* _What is being asked_
Lines from the listing below that contain the string "floor" are to be reported.

* _Excerpted records_
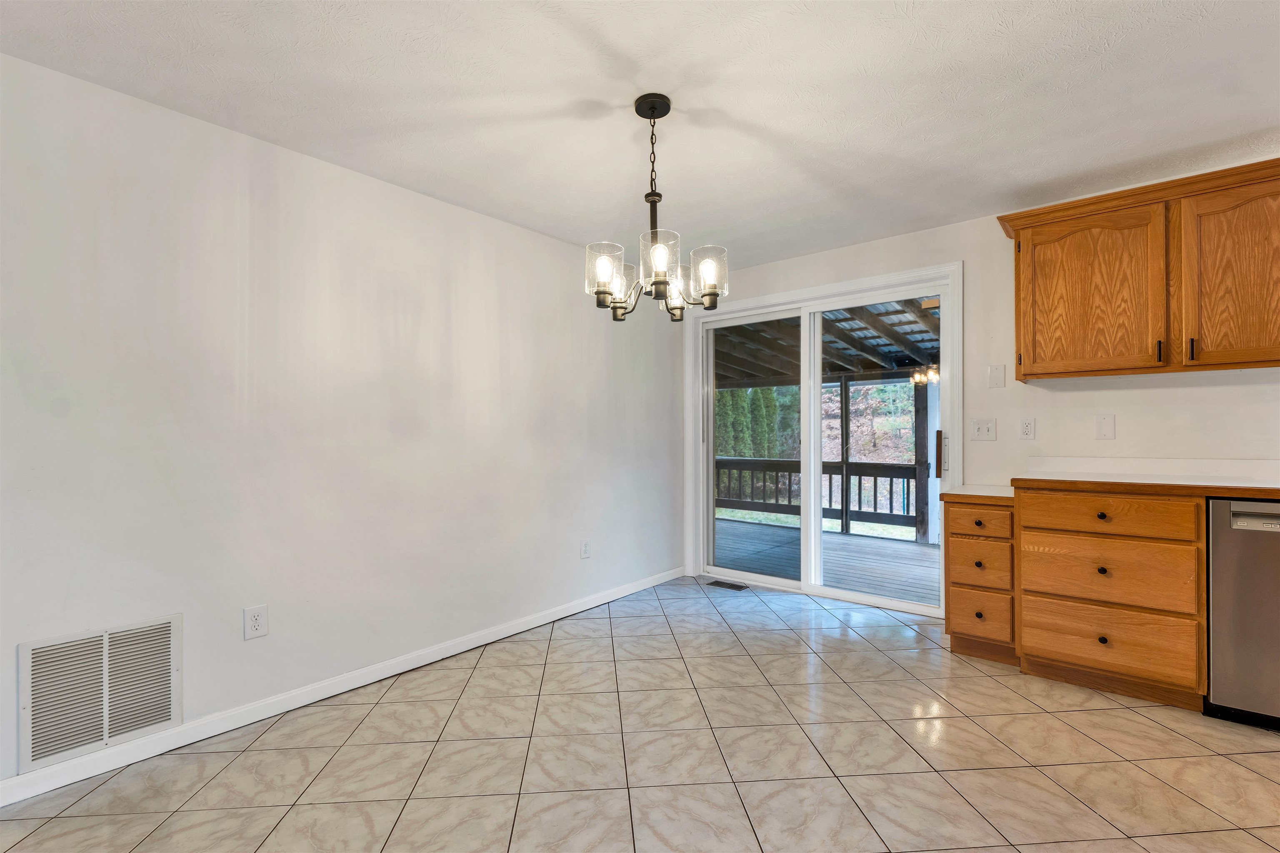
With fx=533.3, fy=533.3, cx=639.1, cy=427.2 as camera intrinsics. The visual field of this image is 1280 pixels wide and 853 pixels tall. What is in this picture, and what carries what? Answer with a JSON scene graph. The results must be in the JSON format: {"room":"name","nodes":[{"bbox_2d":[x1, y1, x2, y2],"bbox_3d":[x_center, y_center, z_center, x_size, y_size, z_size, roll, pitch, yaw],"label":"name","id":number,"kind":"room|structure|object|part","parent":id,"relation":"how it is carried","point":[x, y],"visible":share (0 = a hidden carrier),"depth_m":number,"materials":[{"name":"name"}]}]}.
{"room":"dining room","nodes":[
{"label":"dining room","id":0,"kind":"room"},
{"bbox_2d":[0,51,684,794],"bbox_3d":[-1.445,0.003,2.462,0.152,2.407,5.586,0,0,40],"label":"left wall","id":1,"kind":"structure","parent":0,"point":[396,190],"depth_m":2.26,"materials":[{"name":"white paint"}]},
{"bbox_2d":[17,613,182,771],"bbox_3d":[-1.855,0.900,1.862,0.013,0.392,0.399,0,0,40],"label":"return air vent","id":2,"kind":"object","parent":1,"relation":"attached to","point":[28,650],"visible":1,"depth_m":1.84,"materials":[{"name":"white metal"}]},
{"bbox_2d":[243,604,268,639],"bbox_3d":[-1.565,0.794,2.175,0.009,0.126,0.079,0,0,40],"label":"wall socket","id":3,"kind":"object","parent":1,"relation":"attached to","point":[256,623],"visible":0.98,"depth_m":2.17,"materials":[{"name":"white plastic"}]},
{"bbox_2d":[0,565,683,807],"bbox_3d":[-1.284,1.156,2.513,0.014,0.084,5.043,0,0,40],"label":"baseboard","id":4,"kind":"structure","parent":1,"relation":"attached to","point":[489,638],"depth_m":2.23,"materials":[{"name":"white paint"}]},
{"bbox_2d":[579,539,591,559],"bbox_3d":[-0.359,0.818,3.566,0.010,0.126,0.079,0,0,40],"label":"wall socket","id":5,"kind":"object","parent":1,"relation":"attached to","point":[584,551],"visible":0.98,"depth_m":3.56,"materials":[{"name":"white plastic"}]},
{"bbox_2d":[0,0,1279,269],"bbox_3d":[0.480,-1.273,0.841,5.073,0.113,5.626,0,0,40],"label":"ceiling","id":6,"kind":"structure","parent":0,"point":[722,105],"depth_m":1.94,"materials":[{"name":"white paint"}]},
{"bbox_2d":[584,92,726,324],"bbox_3d":[0.055,-0.820,2.000,0.503,0.790,0.500,0,0,40],"label":"chandelier","id":7,"kind":"object","parent":6,"relation":"hanging from","point":[660,262],"visible":1,"depth_m":1.95,"materials":[{"name":"metal"}]},
{"bbox_3d":[-0.119,-0.552,1.881,0.132,0.153,0.134,0,0,40],"label":"glass shade","id":8,"kind":"part","parent":7,"relation":"part of","materials":[{"name":"clear glass"}]},
{"bbox_3d":[-0.085,-0.565,2.078,0.137,0.136,0.141,0,0,40],"label":"shade","id":9,"kind":"part","parent":7,"relation":"part of","materials":[{"name":"clear glass"}]},
{"bbox_3d":[0.064,-0.570,1.849,0.141,0.175,0.143,0,0,40],"label":"glass shade","id":10,"kind":"part","parent":7,"relation":"part of","materials":[{"name":"clear glass"}]},
{"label":"glass shade","id":11,"kind":"part","parent":7,"relation":"part of","materials":[{"name":"glass"}]},
{"bbox_3d":[0.239,-0.555,1.925,0.133,0.151,0.136,0,0,40],"label":"glass shade","id":12,"kind":"part","parent":7,"relation":"part of","materials":[{"name":"clear glass"}]},
{"bbox_2d":[0,572,1279,852],"bbox_3d":[0.518,1.233,0.830,5.133,0.103,5.804,0,0,40],"label":"tile floor","id":13,"kind":"structure","parent":0,"point":[1143,720],"depth_m":1.91,"materials":[{"name":"beige tile"}]},
{"bbox_2d":[706,579,748,590],"bbox_3d":[0.667,1.201,4.055,0.293,0.006,0.121,0,0,40],"label":"floor vent","id":14,"kind":"object","parent":13,"relation":"in","point":[732,586],"visible":0.98,"depth_m":4.04,"materials":[{"name":"metal"}]},
{"bbox_2d":[943,496,1017,664],"bbox_3d":[1.878,0.776,2.877,0.316,0.813,0.654,0,0,40],"label":"drawer cabinet","id":15,"kind":"object","parent":13,"relation":"on","point":[955,508],"visible":0.62,"depth_m":2.66,"materials":[{"name":"brown wood"}]},
{"bbox_2d":[938,484,1014,503],"bbox_3d":[1.909,0.355,2.910,0.375,0.041,0.583,0,0,40],"label":"countertop","id":16,"kind":"structure","parent":15,"relation":"on","point":[990,493],"depth_m":2.75,"materials":[{"name":"white laminate"}]},
{"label":"knob","id":17,"kind":"part","parent":15,"relation":"part of","materials":[{"name":"metal"}]},
{"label":"knob","id":18,"kind":"part","parent":15,"relation":"part of","materials":[{"name":"black metal"}]},
{"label":"knob","id":19,"kind":"part","parent":15,"relation":"part of","materials":[{"name":"black metal"}]},
{"bbox_3d":[1.689,0.675,2.664,0.265,0.215,0.042,0,0,40],"label":"drawer","id":20,"kind":"part","parent":15,"relation":"part of","materials":[{"name":"brown wood"}]},
{"bbox_3d":[1.656,0.464,2.610,0.265,0.124,0.043,0,0,40],"label":"drawer","id":21,"kind":"part","parent":15,"relation":"part of","materials":[{"name":"brown wood"}]},
{"bbox_3d":[1.685,0.918,2.642,0.240,0.220,0.045,0,0,40],"label":"drawer","id":22,"kind":"part","parent":15,"relation":"part of","materials":[{"name":"brown wood"}]},
{"bbox_2d":[1015,487,1206,710],"bbox_3d":[2.187,0.722,2.518,0.632,0.889,0.645,0,0,40],"label":"base cabinet","id":23,"kind":"object","parent":13,"relation":"on","point":[1043,531],"visible":0.89,"depth_m":2.27,"materials":[{"name":"brown wood"}]},
{"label":"knob","id":24,"kind":"part","parent":23,"relation":"part of","materials":[{"name":"metal"}]},
{"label":"knob","id":25,"kind":"part","parent":23,"relation":"part of","materials":[{"name":"black metal"}]},
{"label":"knob","id":26,"kind":"part","parent":23,"relation":"part of","materials":[{"name":"black metal"}]},
{"bbox_3d":[1.963,0.371,2.274,0.550,0.140,0.044,0,0,40],"label":"drawer","id":27,"kind":"part","parent":23,"relation":"part of","materials":[{"name":"brown wood"}]},
{"bbox_3d":[2.001,0.908,2.311,0.567,0.252,0.045,0,0,40],"label":"drawer","id":28,"kind":"part","parent":23,"relation":"part of","materials":[{"name":"brown wood"}]},
{"bbox_3d":[1.993,0.622,2.300,0.559,0.252,0.051,0,0,40],"label":"drawer","id":29,"kind":"part","parent":23,"relation":"part of","materials":[{"name":"brown wood"}]},
{"bbox_2d":[1013,457,1279,499],"bbox_3d":[2.474,0.198,1.925,1.907,0.116,0.680,0,0,40],"label":"countertop","id":30,"kind":"structure","parent":23,"relation":"on","point":[1241,491],"depth_m":2.24,"materials":[{"name":"laminate"}]},
{"bbox_2d":[1204,498,1279,730],"bbox_3d":[2.648,0.728,2.125,0.603,0.885,0.624,0,0,40],"label":"dishwasher","id":31,"kind":"object","parent":13,"relation":"on","point":[1213,596],"visible":0.87,"depth_m":2.04,"materials":[{"name":"silver metal"}]},
{"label":"dishwasher control panel","id":32,"kind":"part","parent":31,"relation":"part of","materials":[{"name":"silver metal"}]},
{"bbox_2d":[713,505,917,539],"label":"lawn","id":33,"kind":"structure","parent":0,"point":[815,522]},
{"bbox_2d":[690,177,1279,612],"bbox_3d":[2.275,-0.009,2.939,5.070,2.423,0.149,0,0,40],"label":"back wall","id":34,"kind":"structure","parent":0,"point":[1118,441],"depth_m":2.98,"materials":[{"name":"white paint"}]},
{"bbox_2d":[690,260,958,613],"bbox_3d":[1.189,0.112,3.819,1.944,2.166,0.146,0,0,40],"label":"sliding glass door","id":35,"kind":"structure","parent":34,"relation":"in","point":[812,533],"depth_m":3.67,"materials":[{"name":"white glass"}]},
{"bbox_3d":[0.830,0.166,4.031,0.817,2.082,0.057,0,0,40],"label":"glass panel","id":36,"kind":"part","parent":35,"relation":"part of","materials":[{"name":"clear glass"}]},
{"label":"glass panel","id":37,"kind":"part","parent":35,"relation":"part of","materials":[{"name":"clear glass"}]},
{"bbox_3d":[1.813,0.163,3.231,0.041,0.269,0.048,0,0,40],"label":"door handle","id":38,"kind":"part","parent":35,"relation":"part of","materials":[{"name":"brown"}]},
{"bbox_2d":[970,417,996,441],"bbox_3d":[2.006,0.013,3.111,0.119,0.126,0.019,0,0,40],"label":"light switch","id":39,"kind":"object","parent":34,"relation":"attached to","point":[978,431],"visible":0.97,"depth_m":3.11,"materials":[{"name":"white plastic"}]},
{"bbox_2d":[987,363,1005,387],"bbox_3d":[2.050,-0.295,3.061,0.077,0.128,0.011,0,0,40],"label":"wall plate","id":40,"kind":"object","parent":34,"relation":"attached to","point":[993,374],"visible":0.97,"depth_m":3.06,"materials":[{"name":"white plastic"}]},
{"bbox_2d":[1017,417,1035,439],"bbox_3d":[2.153,0.007,2.964,0.074,0.119,0.009,0,0,40],"label":"wall socket","id":41,"kind":"object","parent":34,"relation":"attached to","point":[1028,426],"visible":0.97,"depth_m":2.96,"materials":[{"name":"white plastic"}]},
{"bbox_2d":[1095,414,1115,439],"bbox_3d":[2.413,-0.003,2.764,0.074,0.123,0.012,0,0,40],"label":"wall plate","id":42,"kind":"object","parent":34,"relation":"attached to","point":[1106,424],"visible":0.97,"depth_m":2.76,"materials":[{"name":"white plastic"}]},
{"bbox_2d":[997,155,1279,381],"bbox_3d":[2.437,-0.663,2.471,1.220,0.829,0.352,0,0,40],"label":"upper cabinet","id":43,"kind":"object","parent":34,"relation":"attached to","point":[1025,374],"visible":1,"depth_m":2.38,"materials":[{"name":"brown wood"}]},
{"bbox_3d":[2.156,-0.608,2.588,0.540,0.764,0.084,0,0,40],"label":"cabinet door","id":44,"kind":"part","parent":43,"relation":"part of","materials":[{"name":"brown wood"}]},
{"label":"handle","id":45,"kind":"part","parent":43,"relation":"part of","materials":[{"name":"black metal"}]},
{"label":"handle","id":46,"kind":"part","parent":43,"relation":"part of","materials":[{"name":"metal"}]},
{"bbox_3d":[2.586,-0.609,2.254,0.403,0.768,0.086,0,0,40],"label":"cabinet door","id":47,"kind":"part","parent":43,"relation":"part of","materials":[{"name":"brown wood"}]},
{"label":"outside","id":48,"kind":"structure","parent":0,"visible":0},
{"label":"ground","id":49,"kind":"structure","parent":48,"visible":0},
{"bbox_2d":[714,385,798,459],"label":"hedge","id":50,"kind":"object","parent":49,"relation":"on","point":[767,396],"visible":0.25,"materials":[{"name":"green plant"}]},
{"bbox_2d":[714,515,938,602],"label":"deck","id":51,"kind":"structure","parent":49,"relation":"on","point":[775,536],"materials":[{"name":"wood"}]},
{"bbox_2d":[713,457,917,530],"bbox_3d":[2.588,0.803,6.563,6.648,0.830,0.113,0,0,40],"label":"deck railing","id":52,"kind":"object","parent":51,"relation":"on","point":[860,476],"visible":0.37,"depth_m":6.61,"materials":[{"name":"wood"}]},
{"bbox_2d":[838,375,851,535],"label":"wooden post","id":53,"kind":"object","parent":51,"relation":"on","point":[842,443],"visible":0.76,"depth_m":6.63,"materials":[{"name":"wood"}]},
{"bbox_2d":[913,377,930,543],"bbox_3d":[3.239,0.300,6.093,0.127,2.057,0.118,0,0,40],"label":"wooden post","id":54,"kind":"object","parent":51,"relation":"on","point":[920,443],"visible":0.65,"depth_m":6.05,"materials":[{"name":"brown wood"}]},
{"bbox_2d":[713,296,939,386],"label":"porch roof","id":55,"kind":"structure","parent":54,"relation":"on","point":[855,366],"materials":[{"name":"brown wood"}]},
{"bbox_2d":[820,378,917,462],"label":"trees on hillside","id":56,"kind":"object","parent":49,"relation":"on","point":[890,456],"visible":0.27,"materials":[{"name":"plant"}]}
]}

* _Output of the task_
{"bbox_2d":[0,572,1279,852],"bbox_3d":[0.518,1.233,0.830,5.133,0.103,5.804,0,0,40],"label":"tile floor","id":13,"kind":"structure","parent":0,"point":[1143,720],"depth_m":1.91,"materials":[{"name":"beige tile"}]},
{"bbox_2d":[706,579,748,590],"bbox_3d":[0.667,1.201,4.055,0.293,0.006,0.121,0,0,40],"label":"floor vent","id":14,"kind":"object","parent":13,"relation":"in","point":[732,586],"visible":0.98,"depth_m":4.04,"materials":[{"name":"metal"}]},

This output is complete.